"Day of Atonement", Jay Rayner
There are times when you end up with a novel that confounds expectations. Tempted by a free promotion on it for Yom Kippur, Jay Rayner's Day of Atonement has been sitting on my phone for a while, and when, stuck for something to read on the tube, it was opened, I wasn't entirely sure what to expect.The last cookery novel I can recall reading (and I'm sure there's been something since) was going through Anthony Bourdain's Bone in the Throat and Gone Bamboo, which managed to be simultaneously entertaining and depressingly dark, so in terms of expectation management Rayner's Day of Atonement has a bit of baggage.
Starting with an elderly ex con on the contemporary Kent coast there's an initial feeling that we might be in Bourdain territory, but that's soon stripped away and we've got an engaging wide ranging rites of passage cultural narrative of London Jewish entrepreneurs through the 1970s, 80s, and 90s. There's a rich sense of place and culture with the distinctive argot of London's Jewish community richly captured combining veracity and an ability to make you smile.
Deep down Day of Atonement isn't really a crime novel, but it's not one where the expected deeply bad things happen. Somehow while there are where you suspect it might be about to turn all a little bit Goodfellas it doesn't. People don't end up necessarily in a shallow grave, and a level of cocaine dependency in the 1970s shouldn't really come as a huge surprise to anyone.
So Day of Atonement was free, so I can't even ask a question of whether even as a discount purchase, was it worth it? But there is a more sophisticated question revolving around whether it rewarded my time and here happily things can be a lot more conclusive: of course it was. Mal and Solly become characters whose stories compel as they move from adolescence to old age, and while it is at heart a morality play, there is a sense of predominantly reasonable wholesome fun (even including Judy the Blow Job Queen) that suffuses the novel.

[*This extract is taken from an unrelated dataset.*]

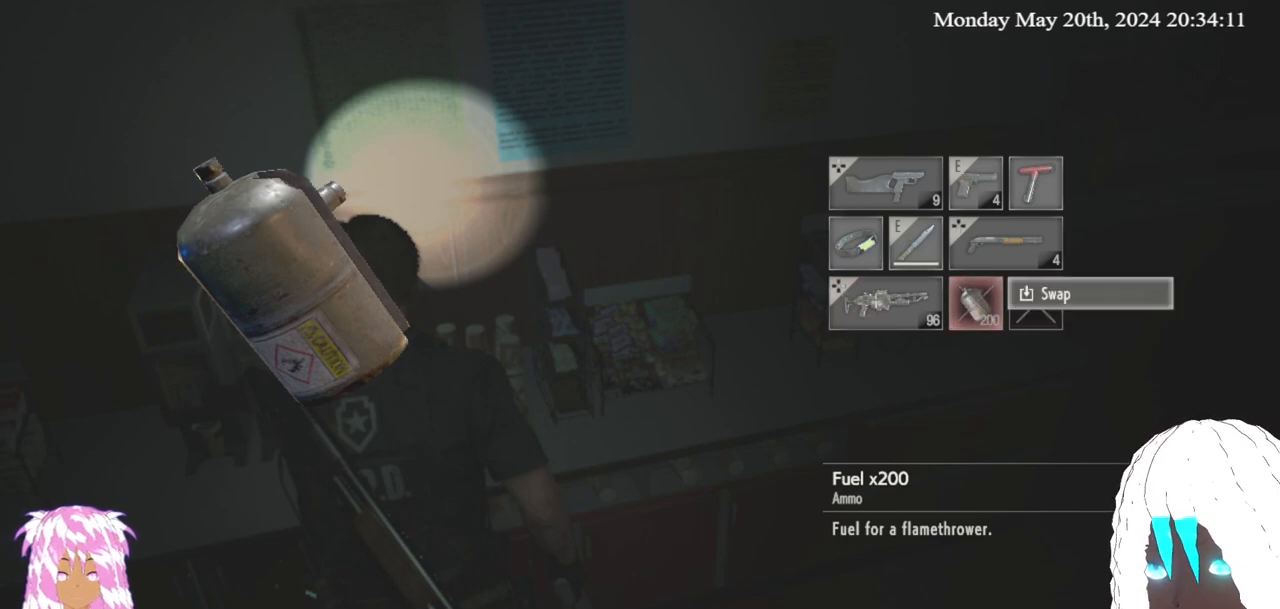
{"buttons": [], "left_stick": "center", "right_stick": "center", "events": [[350, "CIRCLE", "down"], [450, "CIRCLE", "up"]]}
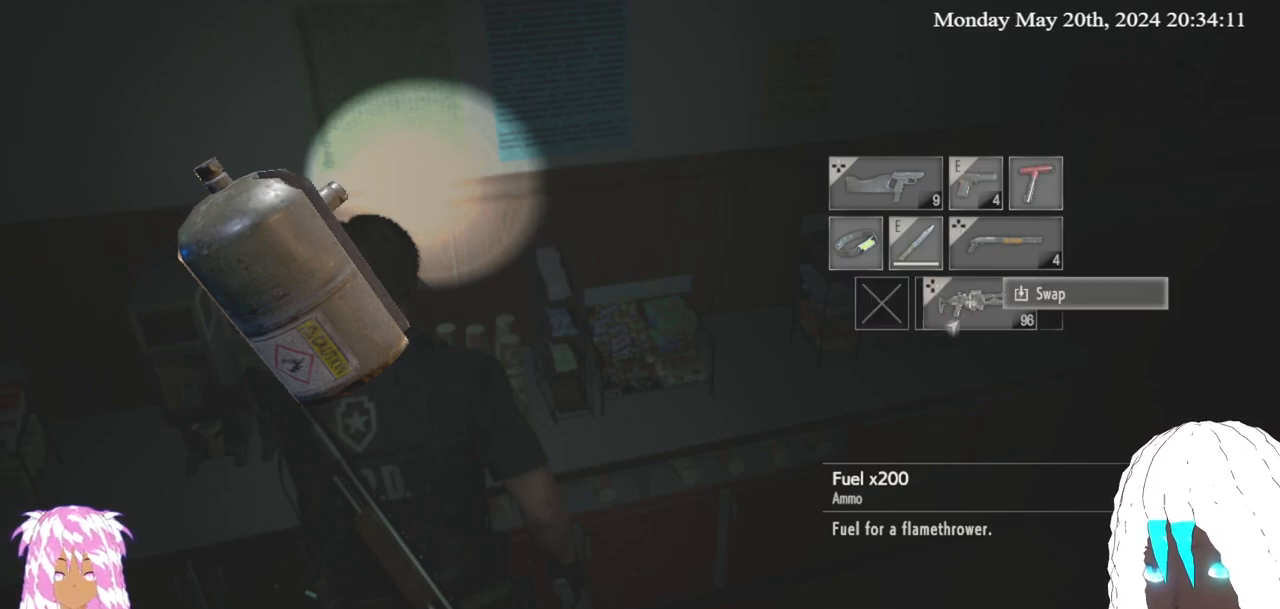
{"buttons": ["CROSS"], "left_stick": "center", "right_stick": "center", "events": [[233, "left_stick", "left"], [350, "left_stick", "center"], [483, "CROSS", "down"]]}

And yes, it does make clear that the epitome of a good and lavish party is making sure that you don't just have three, but four fishes served. This is probably a life lesson for all of us, gentile or otherwise.
Jay Rayner makes it clear that this is a pre 9/11 novel, a product thus of the very short 21st century where there was a window to see the world through something of a different lens, which gives Day of Atonement it's particular flavour. Try it, I think it's one you might relish, a little like chicken soup.